UPDATE:Dendreon Sees Up To $2.5 Billion In Provenge Revenue If OK'd
September 24 2009 - 10:30AM
Dow Jones News
Dendreon Corp. (DNDN) believes it will have the production
capacity to support $1.2 billion to $2.5 billion in annual revenue
from its prostate cancer treatment Provenge after all its
manufacturing facilities come on line in 2011.
The Seattle drug maker expects to file for marketing approval
for Provenge in mid-November and hopes to get a regulatory decision
in the middle of next year.
The production of the drug will start at a New Jersey facility
that will initially operate at 25%, bringing up to $60 million to
$125 million in revenue in the six months after launch, the company
said at a presentation to Wall Street analysts Thursday.
Dendreon shares recently traded down 6.2% to $26.52.
Leerink Swann recently projected U.S. Provenge revenue of $1.6
billion for 2014.
The company reported in April that the drug successfully
prolonged patients' lives, which could make it the first
immunotherapy approved for cancer. The share price is up more than
threefold since that data was reported.
It had previously predicted filing with the Food and Drug
Administration by the end of the year. Dendreon expects to sell the
drug in the U.S. while finding a partner for overseas markets.
Provenge uses a patient's own cells to prompt the body to fight
the disease, leading many to call it a vaccine. Some observers on
Wall Street expect it to eventually be a blockbuster drug.

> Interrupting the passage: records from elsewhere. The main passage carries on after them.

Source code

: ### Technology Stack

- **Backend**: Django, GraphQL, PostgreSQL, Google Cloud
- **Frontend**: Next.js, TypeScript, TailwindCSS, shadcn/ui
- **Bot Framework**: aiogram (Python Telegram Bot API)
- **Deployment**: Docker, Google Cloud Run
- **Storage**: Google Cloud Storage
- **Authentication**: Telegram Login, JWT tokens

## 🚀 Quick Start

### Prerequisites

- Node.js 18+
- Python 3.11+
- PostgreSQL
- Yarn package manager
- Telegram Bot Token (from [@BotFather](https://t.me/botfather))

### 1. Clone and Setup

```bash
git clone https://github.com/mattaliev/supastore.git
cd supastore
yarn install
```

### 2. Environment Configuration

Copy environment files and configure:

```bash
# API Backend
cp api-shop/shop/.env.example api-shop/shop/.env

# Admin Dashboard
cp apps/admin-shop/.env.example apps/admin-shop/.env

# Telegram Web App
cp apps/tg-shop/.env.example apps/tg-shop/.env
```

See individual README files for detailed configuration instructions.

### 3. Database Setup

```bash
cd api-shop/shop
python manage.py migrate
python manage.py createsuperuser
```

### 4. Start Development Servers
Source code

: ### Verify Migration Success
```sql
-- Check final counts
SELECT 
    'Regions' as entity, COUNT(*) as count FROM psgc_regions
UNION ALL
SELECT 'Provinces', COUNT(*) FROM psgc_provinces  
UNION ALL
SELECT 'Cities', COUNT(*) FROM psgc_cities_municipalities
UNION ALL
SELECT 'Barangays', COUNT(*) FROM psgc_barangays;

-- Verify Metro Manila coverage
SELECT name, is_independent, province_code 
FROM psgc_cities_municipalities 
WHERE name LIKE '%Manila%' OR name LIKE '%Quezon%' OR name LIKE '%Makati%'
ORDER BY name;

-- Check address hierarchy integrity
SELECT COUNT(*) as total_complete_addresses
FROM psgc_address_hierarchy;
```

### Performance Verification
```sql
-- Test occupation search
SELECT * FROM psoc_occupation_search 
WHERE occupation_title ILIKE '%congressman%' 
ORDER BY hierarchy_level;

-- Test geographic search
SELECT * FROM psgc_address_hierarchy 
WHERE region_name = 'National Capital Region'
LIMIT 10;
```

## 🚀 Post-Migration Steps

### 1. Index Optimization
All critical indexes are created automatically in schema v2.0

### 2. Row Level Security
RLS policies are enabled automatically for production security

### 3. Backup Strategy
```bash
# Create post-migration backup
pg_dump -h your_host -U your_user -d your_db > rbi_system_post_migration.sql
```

In applying to the FDA, Dendreon filed an amendment to its
previously rejected marketing application for Provenge. An FDA
advisory recommended the approval of Provenge in 2007, but the
agency requested more data.
Although Dendreon's data were performed under a special protocol
assessment, the company still must get a cautious FDA's approval in
bringing an entirely new type of therapy to the market, including
the resolution of manufacturing questions.
Unlike making a pill, Provenge's production involves taking a
patient's cells, shipping them to the company for processing, then
returning them to a physician to be delivered via intravenous
infusion. This entire process must be performed three times over
four weeks.
The company said that it recently signed an agreement with the
American Red Cross for patients to use the organization's cell
collection, or apharesis, centers so that the needed cells can then
be shipped to Dendreon's production facilities.